Dr. Jason Byrd, assistant director for the Maples Center for Forensic Medicine and a forensic entomologist, estimated that colonization by insects probably began around Sept. 30, and death occurred prior to that.

The state pointed out that a burial would slightly delay insect colonization.

The forensic anthropologist on the scene was Dr. Michael Warren, the director of C.A. Pound Human Identification Laboratory and a UF professor.

Day 7

Dr. Michael Warren, from the C.A. Pound Human Identification Lab, looks at Bravo as he testified Wednesday.

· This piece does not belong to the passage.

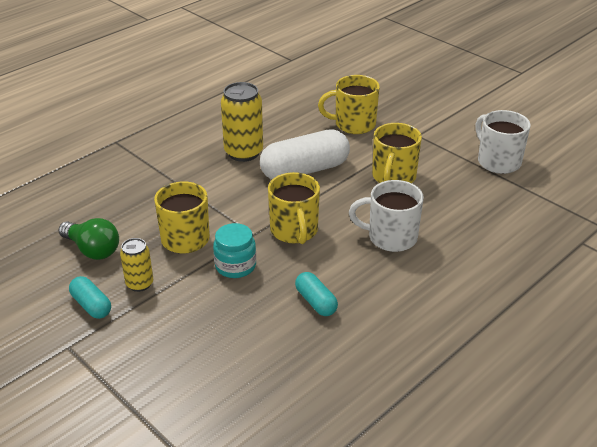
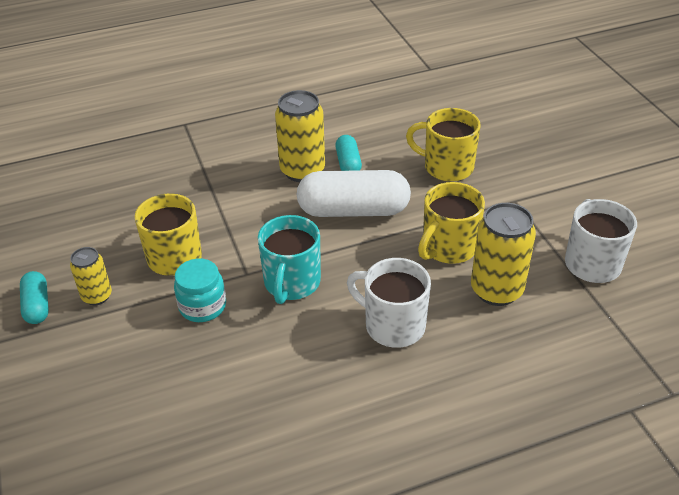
camera: 25 degrees right, 5 degrees up
green light bulb [58,218,119,260] -> none
yellow mug [268,172,320,244] -> turquoise mug [258,215,321,304]
turquoise capsule [295,272,338,316] -> turquoise capsule moved to [335,135,362,171]
none -> yellow can [471,203,536,306]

Before the dental identification was made, Warren was able to determine that the body recovered was a Hispanic male between the ages of 17 and 21.

From the marks in the dirt, Warren came to the conclusion that a shovel was used for this burial, which he estimates took from 30 minutes to an hour.

He placed the time of death at less than three weeks before it was recovered, but more than a week.

From the distance to the grave site to the road —23 feet — Warren concluded that Aguilar was most likely dead before being buried. The body was probably too heavy to drag farther, he said.

Details from the crime scene were used by other experts to add evidence to the state’s account.

Marianne Hildreth, a senior crime analyst for the Florida Department of Law Enforcement, did fracture matches between the duct tape found on Aguilar’s body and the tape on Bravo’s broken windshield.

She found an exact match between one of the pieces used on Bravo’s window and one found wrapped around Aguilar’s ankles.

Today, the state is expected to call its last witness. Bravo still has the choice to testify as well.